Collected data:

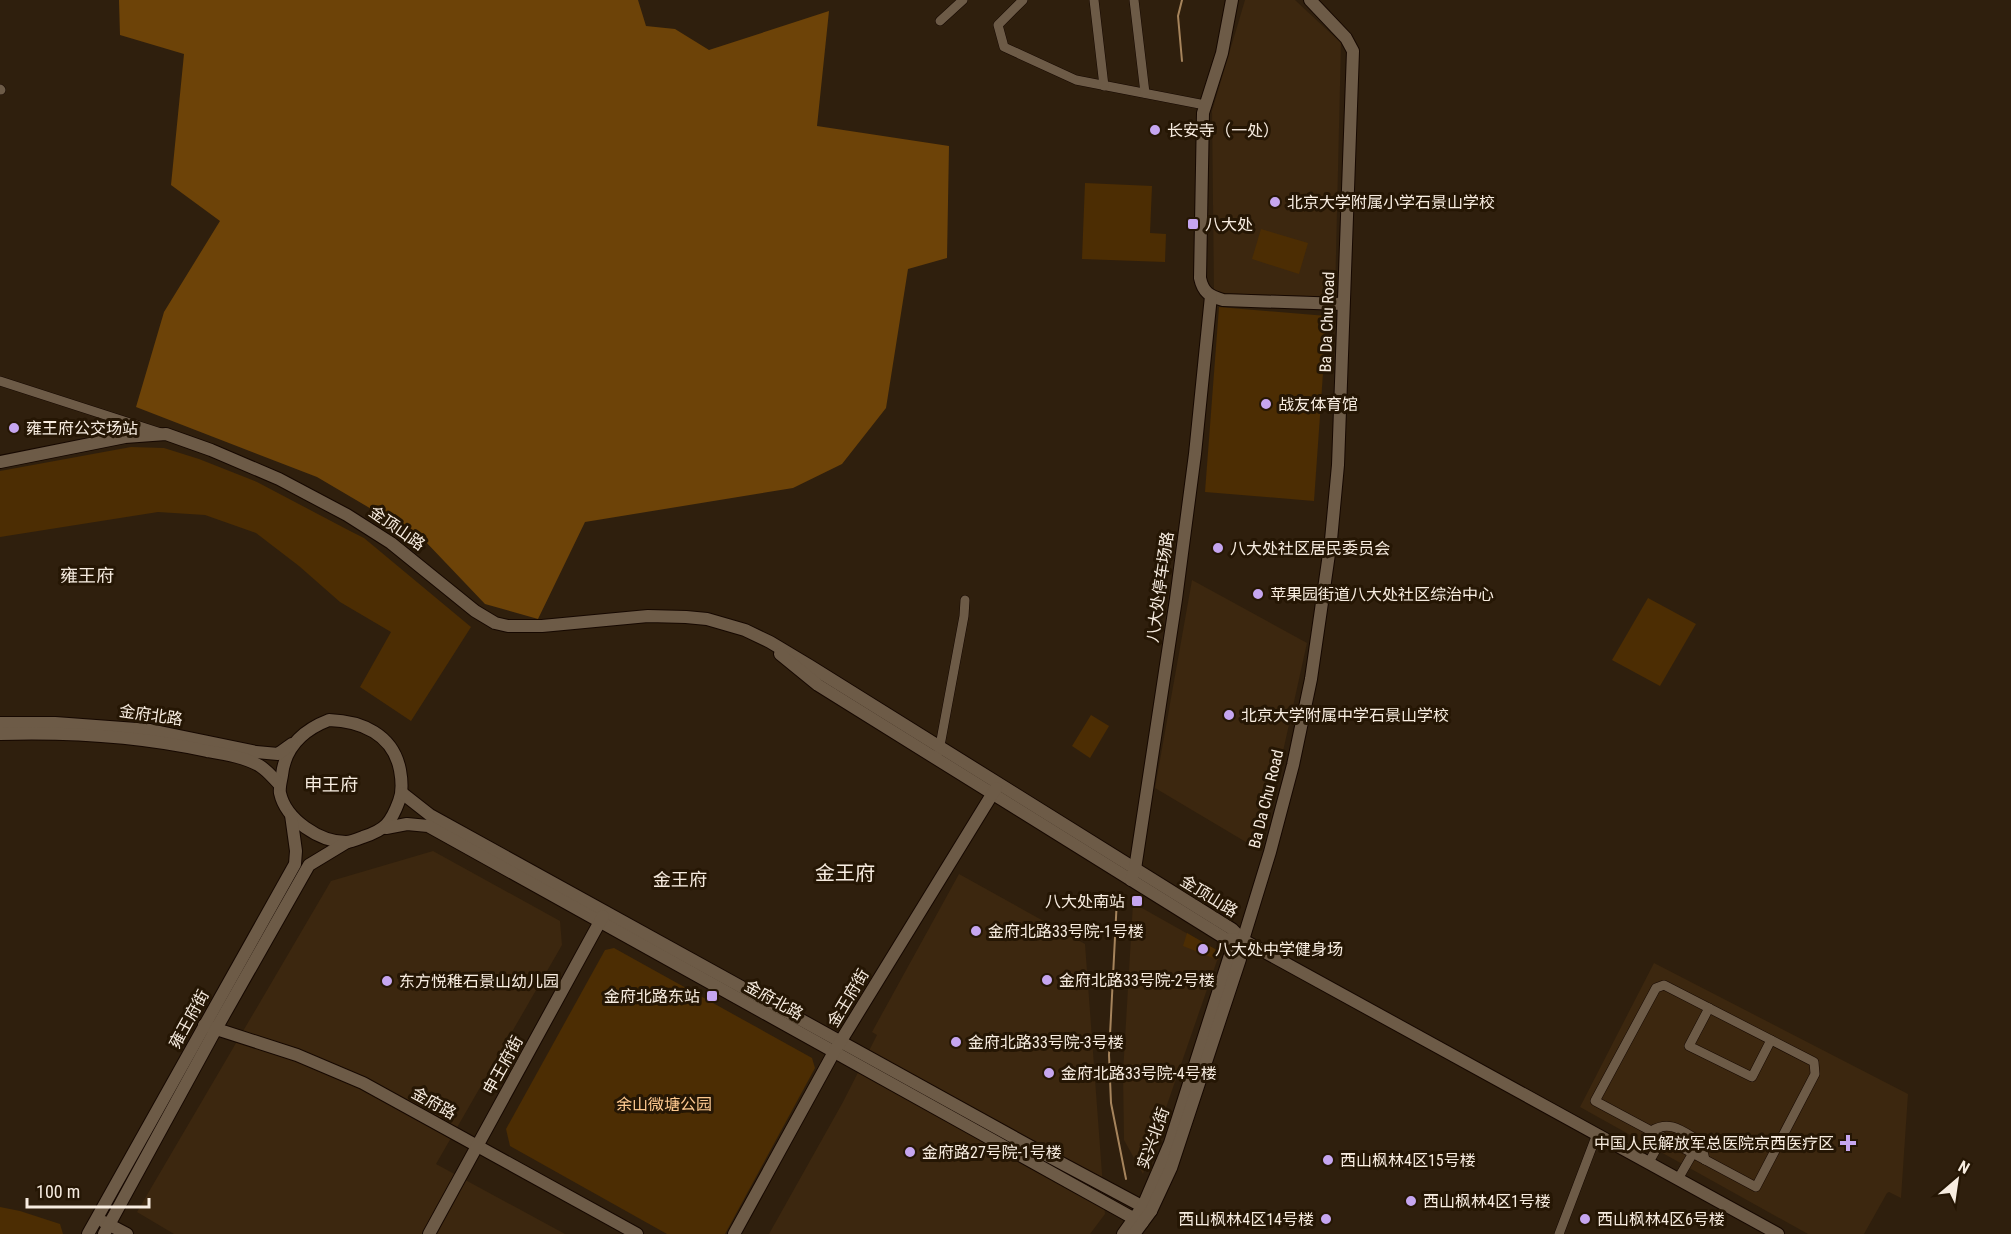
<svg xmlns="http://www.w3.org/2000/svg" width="2011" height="1234" font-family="'Roboto Condensed','Noto Sans SC',sans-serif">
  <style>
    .built { fill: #3c270f }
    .green { fill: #4c2d03 }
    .forest { fill: #6d4308 }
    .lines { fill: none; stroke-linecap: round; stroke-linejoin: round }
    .stream { stroke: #a6845c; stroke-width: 2 }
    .street-casing { stroke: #160800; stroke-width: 10 }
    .secondary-casing { stroke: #160800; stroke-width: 14 }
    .street { stroke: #6d5b47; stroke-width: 9 }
    .secondary { stroke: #6d5b47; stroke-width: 12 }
    .poi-dot { fill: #c6a6f0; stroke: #251604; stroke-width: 2 }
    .labels { text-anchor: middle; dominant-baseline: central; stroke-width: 6; stroke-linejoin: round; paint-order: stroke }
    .poi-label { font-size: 16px; fill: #f7ece0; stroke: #251604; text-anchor: start }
    .street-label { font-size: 16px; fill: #f7ece0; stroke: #251604 }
    .park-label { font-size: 16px; fill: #fec990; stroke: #251604 }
    .neighbourhood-label { font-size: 18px; fill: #f7ece0; stroke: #251604 }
    .quarter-label { font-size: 20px; fill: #f7ece0; stroke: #251604 }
  </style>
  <rect width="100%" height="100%" fill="#2f1f0d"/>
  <g class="built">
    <path d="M 1245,0 L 1295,0 L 1341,43 L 1335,297 L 1214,293 L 1212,111 Z"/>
    <path d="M 1192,580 L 1307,643 L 1261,851 L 1155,788 Z"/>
    <path d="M 433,851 L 560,921 L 562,945 L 436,1164 L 565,1234 L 174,1234 L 137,1212 L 331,881 Z"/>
    <path d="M 959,874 L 1085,944 L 1105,1214 L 1090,1234 L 769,1234 L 843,1102 L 877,1035 L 872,1032 Z"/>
    <path d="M 1133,903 L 1220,952 L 1143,1174 L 1124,1140 L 1123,1073 Z"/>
    <path d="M 1654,963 L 1908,1094 L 1901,1198 L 1889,1192 L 1887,1193 L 1864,1234 L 1808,1234 L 1580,1107 Z"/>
  </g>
  <g class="green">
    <path d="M 1085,183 L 1152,186 L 1150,233 L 1166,234 L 1165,262 L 1082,259 Z"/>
    <path d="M 1261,229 L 1308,243 L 1299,274 L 1252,259 Z"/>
    <path d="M 1219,307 L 1327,316 L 1314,501 L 1205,492 Z"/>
    <path d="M 131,447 L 164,448 L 199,459 L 257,482 L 350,531 L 364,538 L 471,627 L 411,721 L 360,687 L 391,632 L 340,602 L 299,566 L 256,533 L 205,515 L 158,512 L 0,537 L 0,471 Z"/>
    <path d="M 1648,598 L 1696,624 L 1660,686 L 1612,660 Z"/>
    <path d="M 1091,715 L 1109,726 L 1090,758 L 1072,746 Z"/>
    <path d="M 1187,933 L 1220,952 L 1218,960 L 1183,946 Z"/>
    <path d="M 614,948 L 812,1058 L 815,1068 L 725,1234 L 667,1234 L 510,1146 L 506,1129 L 605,950 Z"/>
    <path d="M 0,1207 L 20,1211 L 60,1224 L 63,1234 L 0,1234 Z"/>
  </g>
  <path class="forest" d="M 119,0 L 638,0 L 646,26 L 675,29 L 709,50 L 829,11 L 817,126 L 949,146 L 947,258 L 908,269 L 886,408 L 842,464 L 793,488 L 585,522 L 538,619 L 485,604 L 424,540 L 317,477 L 136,407 L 164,312 L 220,221 L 171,185 L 184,54 L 120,35 Z"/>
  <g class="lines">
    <g class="stream">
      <path d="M 1182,61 L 1178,16 L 1182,0"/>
      <path d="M 1117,898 L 1109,1055 L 1111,1103 L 1126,1179"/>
    </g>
    <g class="street-casing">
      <g id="street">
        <path d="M 1023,0 L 998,25 L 1004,47 L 1076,80 L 1205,105"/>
        <path d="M 1094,0 L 1104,86"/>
        <path d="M 1134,0 L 1145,93"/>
        <path d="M 940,21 L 963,0"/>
        <path d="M 0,89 L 1,90"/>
        <path d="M 0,381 L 161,433"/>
        <path d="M 939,751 L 964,616 L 965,600"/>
        <path d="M 1664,985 L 1814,1062 L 1815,1074 L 1756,1187 L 1595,1101 L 1656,988 Z"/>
        <path d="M 1709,1008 L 1689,1046 L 1752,1077 L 1771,1040"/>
        <path d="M 1651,1131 C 1671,1119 1683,1132 1701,1142 L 1705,1160"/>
        <path d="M 1649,1162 L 1663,1137"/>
        <path d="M 1678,1179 L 1693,1153"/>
        <path d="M 1559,1234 L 1597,1134"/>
      </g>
    </g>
    <g class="secondary-casing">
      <g id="secondary">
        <path d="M 1232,0 L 1222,53 L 1203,113 L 1200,278 C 1203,292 1209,296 1223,300 L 1343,304"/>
        <path d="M 0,462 L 125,437 L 166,434 L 211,450 L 279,479 L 347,515 L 391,543 L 475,611 L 495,623 L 508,626 L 542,626 L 648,616 L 686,617 L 707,619 L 745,630 L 770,642 L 810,666 L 1232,929 L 1243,940 L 1778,1234"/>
        <path d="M 780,654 L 818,685 L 1226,939 L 1243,940"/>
        <path d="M 329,720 C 361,721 393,734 400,770 C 402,781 403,791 399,801 C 391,823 385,830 363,837 C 358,839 351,842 346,842 C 320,842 286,820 280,793 C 279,788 281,781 282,775 C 285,747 303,730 329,720 Z"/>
        <path d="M 0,723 L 55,723 L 150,730 L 256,752 L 278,754 L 292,744"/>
        <path d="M 0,734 C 70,732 139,736 207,751 C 225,754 245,757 260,766 C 268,771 274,779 280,785"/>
        <path d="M 402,793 L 430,815 L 1035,1149 L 1151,1211"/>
        <path d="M 386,828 L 407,824 L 428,826 L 1142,1223"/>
        <path d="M 1131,880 L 1135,869 L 1176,599 L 1195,454 L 1211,296"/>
        <path d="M 204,1025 L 297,1055 L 363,1083 L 637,1234"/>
        <path d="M 104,1222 L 127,1234"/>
        <path d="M 88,1234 L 295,864 L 296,851 L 291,815"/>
        <path d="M 104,1234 L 216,1029 L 309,865 L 347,842"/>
        <path d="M 429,1234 L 603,916"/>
        <path d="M 734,1234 L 834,1052 L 996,788"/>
        <path d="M 1123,1234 L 1143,1206 L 1170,1143 L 1230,955 L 1243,940"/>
        <path d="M 1134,1234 L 1151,1211 L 1171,1168 L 1240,959 L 1243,940 L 1270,852 L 1293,765 L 1311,679 L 1331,540 L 1338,465 L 1353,51 L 1346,38 L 1310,0"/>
      </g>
    </g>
    <use href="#street" class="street"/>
    <use href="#secondary" class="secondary"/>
  </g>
  <g class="poi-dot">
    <circle cx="1155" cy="130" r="6"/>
    <circle cx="1275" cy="202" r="6"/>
    <rect x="1187" y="218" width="12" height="12" rx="3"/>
    <circle cx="1266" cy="404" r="6"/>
    <circle cx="14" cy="428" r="6"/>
    <circle cx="1218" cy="548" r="6"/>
    <circle cx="1258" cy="594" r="6"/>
    <circle cx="1229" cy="715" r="6"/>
    <rect x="1131" y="895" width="12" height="12" rx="3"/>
    <circle cx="976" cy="931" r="6"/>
    <circle cx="1203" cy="949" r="6"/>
    <circle cx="1047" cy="980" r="6"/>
    <circle cx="387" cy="981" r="6"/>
    <rect x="706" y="990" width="12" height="12" rx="3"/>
    <circle cx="956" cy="1042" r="6"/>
    <circle cx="1049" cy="1073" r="6"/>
    <path d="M1845 1134h6v6h6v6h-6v6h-6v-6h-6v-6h6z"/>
    <circle cx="910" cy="1152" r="6"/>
    <circle cx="1328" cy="1160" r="6"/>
    <circle cx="1411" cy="1201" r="6"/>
    <circle cx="1326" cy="1219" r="6"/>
    <circle cx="1585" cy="1219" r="6"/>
  </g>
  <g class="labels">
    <g class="poi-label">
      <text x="1167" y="130">长安寺（一处）</text>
      <text x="1287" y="202">北京大学附属小学石景山学校</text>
      <text x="1205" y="224">八大处</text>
      <text x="1278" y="404">战友体育馆</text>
      <text x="26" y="428">雍王府公交场站</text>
      <text x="1230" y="548">八大处社区居民委员会</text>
      <text x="1270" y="594">苹果园街道八大处社区综治中心</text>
      <text x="1241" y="715">北京大学附属中学石景山学校</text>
      <text x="1125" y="901" text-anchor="end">八大处南站</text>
      <text x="988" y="931">金府北路33号院-1号楼</text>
      <text x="1215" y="949">八大处中学健身场</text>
      <text x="1059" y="980">金府北路33号院-2号楼</text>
      <text x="399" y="981">东方悦稚石景山幼儿园</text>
      <text x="700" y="996" text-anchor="end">金府北路东站</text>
      <text x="968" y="1042">金府北路33号院-3号楼</text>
      <text x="1061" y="1073">金府北路33号院-4号楼</text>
      <text x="1834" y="1143" text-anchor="end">中国人民解放军总医院京西医疗区</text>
      <text x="922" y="1152">金府路27号院-1号楼</text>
      <text x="1340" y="1160">西山枫林4区15号楼</text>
      <text x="1423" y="1201">西山枫林4区1号楼</text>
      <text x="1314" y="1219" text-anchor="end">西山枫林4区14号楼</text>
      <text x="1597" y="1219">西山枫林4区6号楼</text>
    </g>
    <g class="street-label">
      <text transform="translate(1327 322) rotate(-88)">Ba Da Chu Road</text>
      <text transform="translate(397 528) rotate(35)">金顶山路</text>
      <text transform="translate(1160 587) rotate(-82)">八大处停车场路</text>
      <text transform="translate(151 715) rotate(8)">金府北路</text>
      <text transform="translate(1266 799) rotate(-76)">Ba Da Chu Road</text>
      <text transform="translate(1209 896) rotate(32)">金顶山路</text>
      <text transform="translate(848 998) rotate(-59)">金王府街</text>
      <text transform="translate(774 1000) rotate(29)">金府北路</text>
      <text transform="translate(189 1019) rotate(-61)">雍王府街</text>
      <text transform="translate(503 1065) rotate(-61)">申王府街</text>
      <text transform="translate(434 1103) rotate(29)">金府路</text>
      <text transform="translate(1153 1138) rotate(-70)">实兴北街</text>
    </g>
    <g class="park-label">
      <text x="664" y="1104">余山微塘公园</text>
    </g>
    <g class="neighbourhood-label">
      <text x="87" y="575">雍王府</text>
      <text x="331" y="784">申王府</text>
      <text x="680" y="879">金王府</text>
    </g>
    <g class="quarter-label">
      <text x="845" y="873">金王府</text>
    </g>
  </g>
  <g transform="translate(1957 1180) rotate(29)" stroke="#251604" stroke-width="4.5" paint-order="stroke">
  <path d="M0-4.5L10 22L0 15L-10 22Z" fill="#f7ece0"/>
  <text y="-9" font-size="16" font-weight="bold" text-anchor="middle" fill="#f7ece0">N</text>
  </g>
  <path d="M27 1198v9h122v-9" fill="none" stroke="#f7ece0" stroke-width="3"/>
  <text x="36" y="1198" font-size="18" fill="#f7ece0" stroke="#251604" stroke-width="4.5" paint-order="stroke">100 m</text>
</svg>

**Problem statement**.
Report back every line of the entries in which "lines" occurs.

**Answer for the task**.
    .lines { fill: none; stroke-linecap: round; stroke-linejoin: round }
  <g class="lines">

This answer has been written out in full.